Pantau Flash
HOME  ⁄  Nasional

Kejagung Tingkatkan Kasus Dugaan Korupsi PT PLN Senilai Rp 2,2 Triliun ke Ranah Penyidikan

Oleh Desi Wahyuni
SHARE   :

Kejagung Tingkatkan Kasus Dugaan Korupsi PT PLN Senilai Rp 2,2 Triliun ke Ranah Penyidikan
Pantau – Tim penyidik Jampidsus Kejagung mulai melakukan pemberkasan kasus dugaan korupsi PT PLN (Persero) Tbk dalam pengadaan tower tahun 2016, Senin (25/7/2022).

Dalam keterangan tertulisnya yang diterima Pantau.com, Kapuspenkum Kejagung Ketut Sumedana mengungkapkan, pihaknya mulai melakukan penyidikan atas kasus dugaan korupsi pembangunan tower di Perusahaan Listrik milik Negara tersebut.
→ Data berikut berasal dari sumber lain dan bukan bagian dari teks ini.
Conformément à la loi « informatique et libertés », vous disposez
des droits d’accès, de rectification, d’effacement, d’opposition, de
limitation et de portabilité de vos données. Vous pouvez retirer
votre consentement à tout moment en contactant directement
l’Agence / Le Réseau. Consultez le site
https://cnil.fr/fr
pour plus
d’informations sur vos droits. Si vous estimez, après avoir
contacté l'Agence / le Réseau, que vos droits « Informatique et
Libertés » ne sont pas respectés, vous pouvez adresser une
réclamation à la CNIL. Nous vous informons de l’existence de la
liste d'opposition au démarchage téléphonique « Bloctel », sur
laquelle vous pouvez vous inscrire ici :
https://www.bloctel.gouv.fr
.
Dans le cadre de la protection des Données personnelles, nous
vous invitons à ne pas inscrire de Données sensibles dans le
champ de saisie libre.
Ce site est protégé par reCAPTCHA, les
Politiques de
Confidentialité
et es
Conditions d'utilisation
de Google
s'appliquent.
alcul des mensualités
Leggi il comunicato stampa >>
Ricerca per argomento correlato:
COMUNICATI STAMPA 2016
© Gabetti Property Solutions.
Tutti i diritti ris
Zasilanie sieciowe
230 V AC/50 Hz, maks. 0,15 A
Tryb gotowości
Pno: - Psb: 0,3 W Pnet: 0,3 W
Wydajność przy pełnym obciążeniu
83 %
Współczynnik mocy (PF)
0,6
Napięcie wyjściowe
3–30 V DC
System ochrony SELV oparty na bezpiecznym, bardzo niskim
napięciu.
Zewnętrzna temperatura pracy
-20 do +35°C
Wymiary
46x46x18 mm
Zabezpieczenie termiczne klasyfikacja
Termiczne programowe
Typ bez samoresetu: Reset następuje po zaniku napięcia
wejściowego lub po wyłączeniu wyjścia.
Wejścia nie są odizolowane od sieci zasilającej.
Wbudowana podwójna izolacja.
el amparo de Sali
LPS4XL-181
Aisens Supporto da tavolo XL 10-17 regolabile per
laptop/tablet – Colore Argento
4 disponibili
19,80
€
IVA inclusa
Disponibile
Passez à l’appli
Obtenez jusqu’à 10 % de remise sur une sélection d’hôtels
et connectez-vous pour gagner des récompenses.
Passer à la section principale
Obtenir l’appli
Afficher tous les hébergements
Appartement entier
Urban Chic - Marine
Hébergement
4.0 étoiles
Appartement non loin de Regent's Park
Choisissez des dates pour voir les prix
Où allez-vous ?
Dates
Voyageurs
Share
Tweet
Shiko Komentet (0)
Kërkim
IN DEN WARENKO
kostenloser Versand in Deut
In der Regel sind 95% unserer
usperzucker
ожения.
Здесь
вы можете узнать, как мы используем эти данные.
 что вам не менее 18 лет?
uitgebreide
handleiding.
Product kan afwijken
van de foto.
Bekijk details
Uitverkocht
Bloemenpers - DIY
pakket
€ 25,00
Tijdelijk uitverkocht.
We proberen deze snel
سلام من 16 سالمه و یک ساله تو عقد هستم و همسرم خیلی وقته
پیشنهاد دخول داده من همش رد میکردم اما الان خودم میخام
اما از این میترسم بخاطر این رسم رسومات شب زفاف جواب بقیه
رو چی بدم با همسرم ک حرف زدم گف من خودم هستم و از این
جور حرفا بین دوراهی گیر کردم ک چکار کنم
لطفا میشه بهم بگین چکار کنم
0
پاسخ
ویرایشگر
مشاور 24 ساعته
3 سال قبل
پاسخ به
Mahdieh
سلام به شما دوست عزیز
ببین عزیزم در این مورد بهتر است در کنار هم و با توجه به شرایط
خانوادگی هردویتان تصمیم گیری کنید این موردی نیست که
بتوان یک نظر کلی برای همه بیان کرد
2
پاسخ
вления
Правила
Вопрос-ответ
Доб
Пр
“Ke tahap penyidikan, berdasarkan Surat Perintah Penyidikan Direktur Penyidikan Jaksa Agung Muda Tindak Pidana Khusus Nomor: Print-39/F.2/Fd.2/07/2022 tanggal 14 Juli 2022,” ujar Ketut.

Kapuspenkum merincikan , kasus dimulai pada 2016 saat PLN membangun 9ribuan set tower senilai Rp 2,2 triliun.

“Adapun kasus posisi dalam perkara ini yaitu bahwa PT PLN (persero) pada tahun 2016 memiliki kegiatan pengadaan tower sebanyak 9.085 set tower dengan anggaran pekerjaan Rp.2,25 triliun,” katanya.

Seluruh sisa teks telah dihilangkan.